TO DO: Can you write out the Form 8-K cover page from "Check the appropriate" up to and including "(17 CFR 240.13e-4(c))", replacing "communications" with "notices" wherever it occurs?

--- EXTRACT Enclosed Below ---

UNITED STATES

SECURITIES AND EXCHANGE COMMISSION

WASHINGTON, D.C. 20549

 

FORM 8-K

 

CURRENT REPORT

 

Pursuant to Section 13 or 15(d) of the

Securities Exchange Act of 1934

 

June 5, 2020

Date of Report (Date of earliest event reported)

 

Can B̅ Corp

(Exact name of registrant as specified in its charter)

 

Florida   000-55753   20-3624118

(State or other jurisdiction

of incorporation)

 

(Commission

File Number)

 

(IRS Employer

Identification No.)

 

960 South Broadway, Suite 120 Hicksville, NY   11801
(Address of principal executive offices)   (Zip Code)

 

Registrant’s telephone number, including area code 516-595-9544

 

Check the appropriate box below if the Form 8-K filing is intended to simultaneously satisfy the filing obligation of the registrant under any of the following provisions (see General Instruction A.2. below):

 

[  ] Written communications pursuant to Rule 425 under Securities Act (17 CFR 230.425)
   
[  ] Soliciting material pursuant to Rule 14a-12 under the Exchange Act (17 CFR 240.14a-12)
   
[  ] Pre-commencement communications pursuant to Rule 14d-2(b) under the Exchange Act (17 CFR 240.14d-2(b))
   
[  ] Pre-commencement communications pursuant to Rule 13e-4(c) under the Exchange Act (17 CFR 240.13e-4(c))

--- End of Enclosed EXTRACT ---
--- DATA EXTRACTS Enclosed Below ---

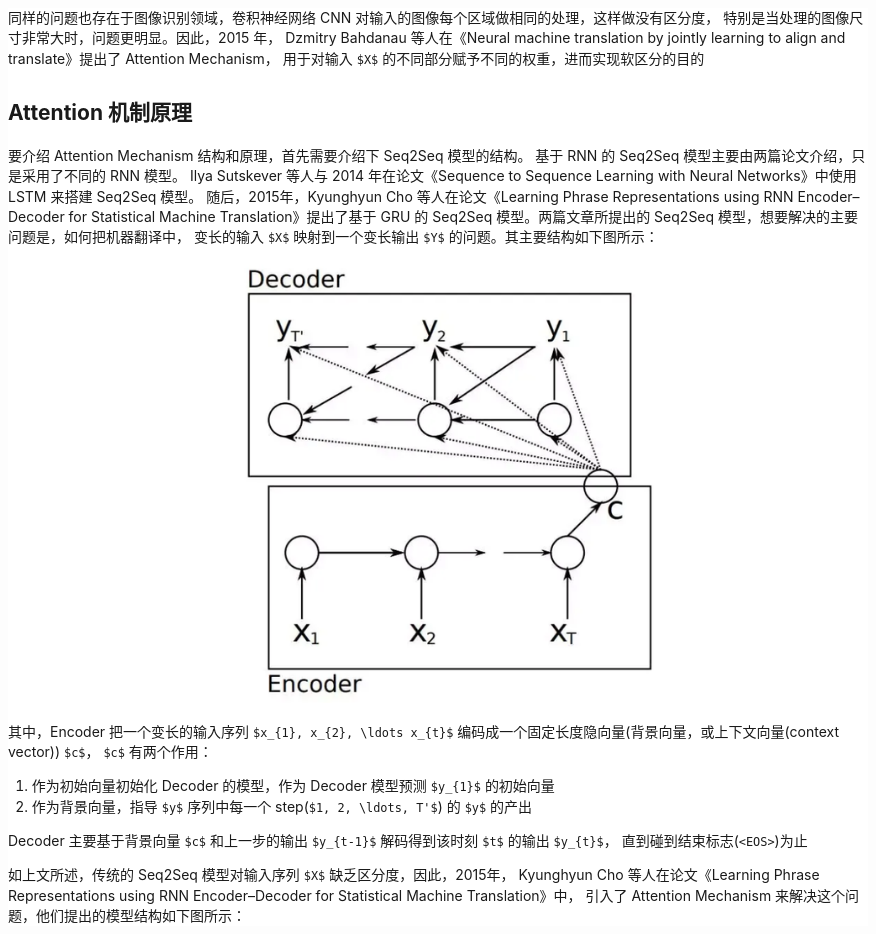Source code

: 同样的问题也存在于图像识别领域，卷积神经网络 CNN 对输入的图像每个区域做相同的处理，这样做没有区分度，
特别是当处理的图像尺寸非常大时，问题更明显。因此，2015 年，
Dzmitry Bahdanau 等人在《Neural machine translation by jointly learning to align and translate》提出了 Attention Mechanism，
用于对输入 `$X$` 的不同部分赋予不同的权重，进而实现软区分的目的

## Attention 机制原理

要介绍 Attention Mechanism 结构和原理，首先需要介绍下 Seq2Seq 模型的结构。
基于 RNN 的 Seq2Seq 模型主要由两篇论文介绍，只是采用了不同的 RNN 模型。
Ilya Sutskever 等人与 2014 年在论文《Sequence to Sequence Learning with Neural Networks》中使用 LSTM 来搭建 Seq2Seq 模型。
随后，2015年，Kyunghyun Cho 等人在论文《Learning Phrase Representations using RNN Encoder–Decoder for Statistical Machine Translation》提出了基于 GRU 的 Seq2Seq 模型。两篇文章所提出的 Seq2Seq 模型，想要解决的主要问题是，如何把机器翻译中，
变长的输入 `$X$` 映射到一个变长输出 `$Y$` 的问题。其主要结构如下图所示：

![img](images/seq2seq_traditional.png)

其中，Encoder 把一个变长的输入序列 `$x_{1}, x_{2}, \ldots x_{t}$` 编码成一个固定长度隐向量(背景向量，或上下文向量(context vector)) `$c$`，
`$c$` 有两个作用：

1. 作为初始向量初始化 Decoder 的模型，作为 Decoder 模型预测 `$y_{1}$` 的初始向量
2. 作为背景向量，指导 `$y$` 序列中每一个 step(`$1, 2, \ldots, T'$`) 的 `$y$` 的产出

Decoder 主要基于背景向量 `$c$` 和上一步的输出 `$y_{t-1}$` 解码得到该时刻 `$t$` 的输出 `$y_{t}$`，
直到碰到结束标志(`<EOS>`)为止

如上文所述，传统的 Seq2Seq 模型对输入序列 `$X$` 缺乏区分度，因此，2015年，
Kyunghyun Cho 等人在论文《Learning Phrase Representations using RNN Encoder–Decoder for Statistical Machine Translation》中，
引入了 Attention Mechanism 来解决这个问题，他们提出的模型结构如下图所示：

--- End of Enclosed DATA EXTRACTS ---

ANSWER TO THIS PROBLEM:
Check the appropriate box below if the Form 8-K filing is intended to simultaneously satisfy the filing obligation of the registrant under any of the following provisions (see General Instruction A.2. below):

 

[  ] Written notices pursuant to Rule 425 under Securities Act (17 CFR 230.425)
   
[  ] Soliciting material pursuant to Rule 14a-12 under the Exchange Act (17 CFR 240.14a-12)
   
[  ] Pre-commencement notices pursuant to Rule 14d-2(b) under the Exchange Act (17 CFR 240.14d-2(b))
   
[  ] Pre-commencement notices pursuant to Rule 13e-4(c) under the Exchange Act (17 CFR 240.13e-4(c))